168 Newly Discovered Relative Of The Velociraptor Had A Keen Sense Of Smell
Mary P. Williams/Penn./S. sullivani attacking a subadult Parasaurolophus.

We all know by now that Velociraptor was not the scaly 6-ft beast of the movies, but it would seem that a newly discovered relative might well have been a formidable hunter, albeit not in the way you might assume. According to the researcher who discovered the new species, it likely had a keen sense of smell that would have made the dinosaur “an intimidating predator.” Looks like hiding behind a kitchen counter might not work this time round.

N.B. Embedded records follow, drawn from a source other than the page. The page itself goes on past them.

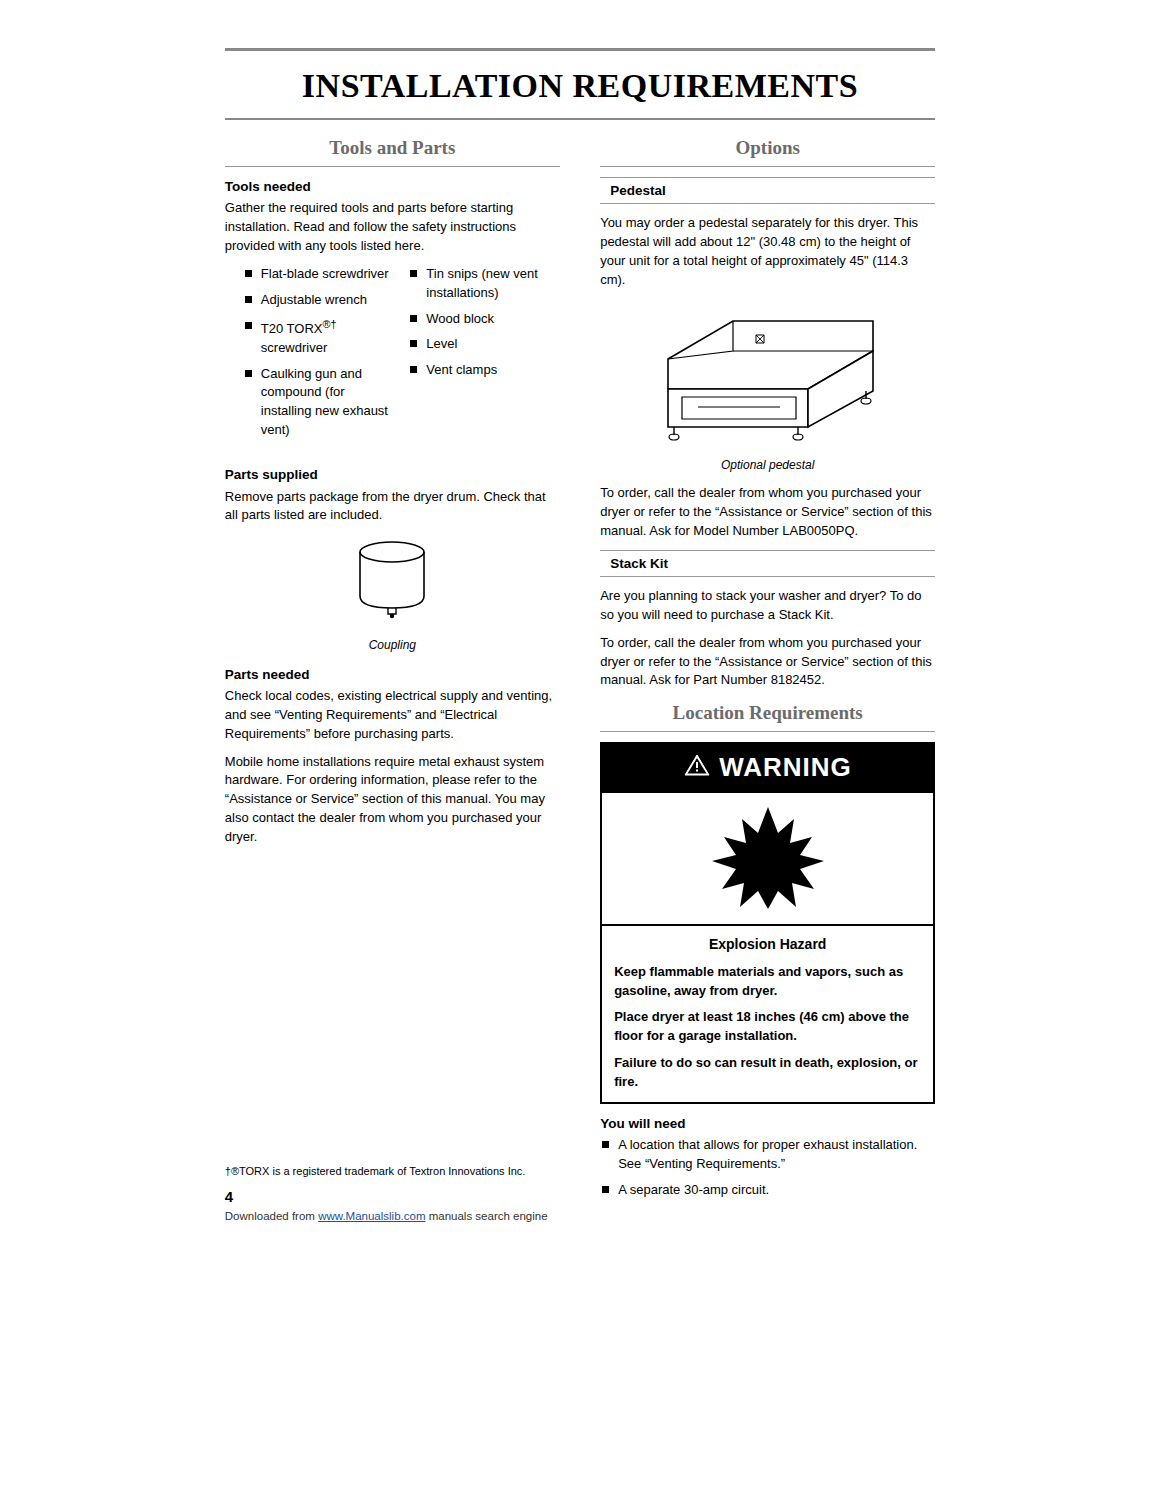INSTALLATION REQUIREMENTS
Tools and Parts
Tools needed
Gather the required tools and parts before starting installation. Read and follow the safety instructions provided with any tools listed here.
Flat-blade screwdriver
Adjustable wrench
T20 TORX®† screwdriver
Caulking gun and compound (for installing new exhaust vent)
Tin snips (new vent installations)
Wood block
Level
Vent clamps
Parts supplied
Remove parts package from the dryer drum. Check that all parts listed are included.
Coupling
Parts needed
Check local codes, existing electrical supply and venting, and see “Venting Requirements” and “Electrical Requirements” before purchasing parts.
Mobile home installations require metal exhaust system hardware. For ordering information, please refer to the “Assistance or Service” section of this manual. You may also contact the dealer from whom you purchased your dryer.
Options
Pedestal
You may order a pedestal separately for this dryer. This pedestal will add about 12" (30.48 cm) to the height of your unit for a total height of approximately 45" (114.3 cm).
Optional pedestal
To order, call the dealer from whom you purchased your dryer or refer to the “Assistance or Service” section of this manual. Ask for Model Number LAB0050PQ.
Stack Kit
Are you planning to stack your washer and dryer? To do so you will need to purchase a Stack Kit.
To order, call the dealer from whom you purchased your dryer or refer to the “Assistance or Service” section of this manual. Ask for Part Number 8182452.
Location Requirements
WARNING
Explosion Hazard
Keep flammable materials and vapors, such as gasoline, away from dryer.
Place dryer at least 18 inches (46 cm) above the floor for a garage installation.
Failure to do so can result in death, explosion, or fire.
You will need
A location that allows for proper exhaust installation. See “Venting Requirements.”
A separate 30-amp circuit.
†®TORX is a registered trademark of Textron Innovations Inc.
4
Downloaded from www.Manualslib.com manuals search engine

The newly described specimen, a section of the animal's skull, was originally assigned as a different species called Sauornitholestes slangstoni. These were small carnivorous theropod dinosaurs that lived about 75 million years ago, towards the end of the reign of the dinosaurs. But whilst comparing it to other S. slangstoni examples, Steven Jasinski, a doctoral student at the University of Pennsylvania, began to notice subtle differences.


These largely related to the region of the brain responsible for smell, called the olfactory bulb. Jasinkski found that this area was surprisingly large in the skull in question, implying that the animal had a particularly good sense of smell. He named the new species Sauornitholestes sullivani, after the paleontologist Robert Sullivan who originally found the specimen in New Mexico in 1999.

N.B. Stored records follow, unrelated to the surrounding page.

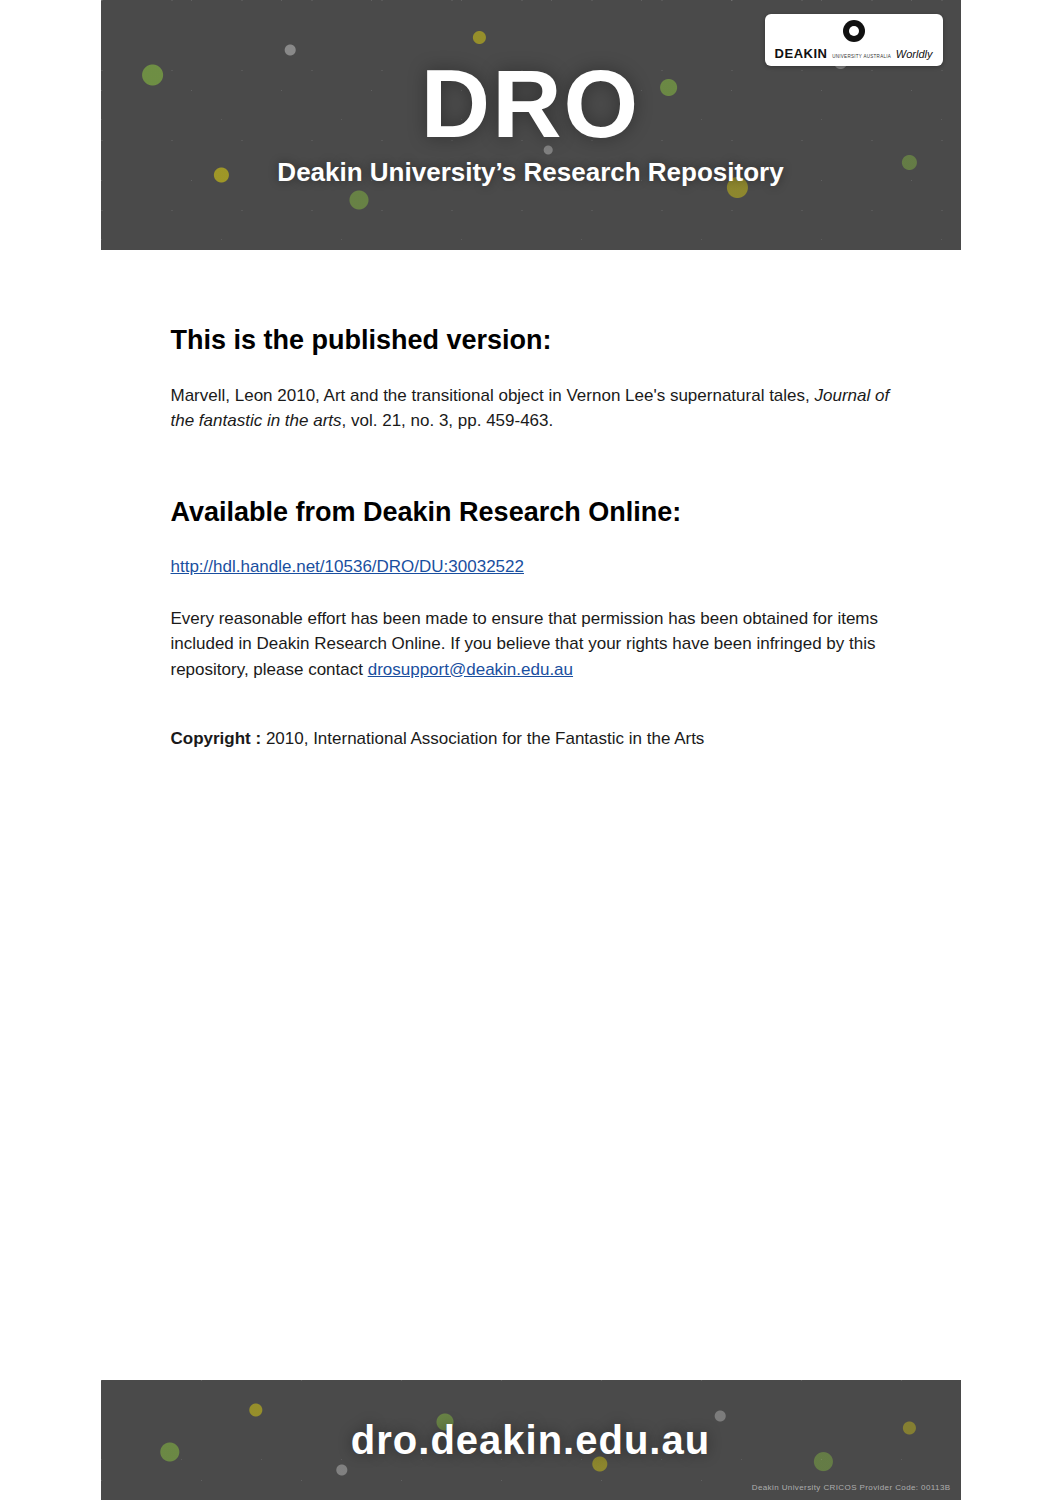DEAKIN University Australia Worldly
DRO Deakin University’s Research Repository
This is the published version:
Marvell, Leon 2010, Art and the transitional object in Vernon Lee's supernatural tales, Journal of the fantastic in the arts, vol. 21, no. 3, pp. 459-463.
Available from Deakin Research Online:
http://hdl.handle.net/10536/DRO/DU:30032522
Every reasonable effort has been made to ensure that permission has been obtained for items included in Deakin Research Online. If you believe that your rights have been infringed by this repository, please contact drosupport@deakin.edu.au
Copyright : 2010, International Association for the Fantastic in the Arts
dro.deakin.edu.au
Deakin University CRICOS Provider Code: 00113B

Since its original discovery and misidentification, the section of skull had been sitting in the collection of the State Museum of Pennsylvania. This reclassification is reported in this month's New Mexico Museum of Natural History and Science Bulletin.

The new dinosaur is the first of its type to have been found in southern North America, and goes to show that there were distinct species living in the different regions. It was not a large animal, reaching just under a meter (3 ft) in height, and was probably feathered like other members of its family such as Velociraptor. It too had the characteristic sickle shaped claw on its feet, and they probably hunted in packs.

This would have been useful for such a small carnivore living in an environment filled with other giants of the Cretaceous, such as the duck-billed hadrosaur Parasaurolophus, and horned dinosaurs such as Pentaceratops.


Despite its small size, its acute sense of smell, small agile size and possible social antics likely meant it was a highly effective hunter. “Although it was not large, this was not a dinosaur you would want to mess with," Jasinski said.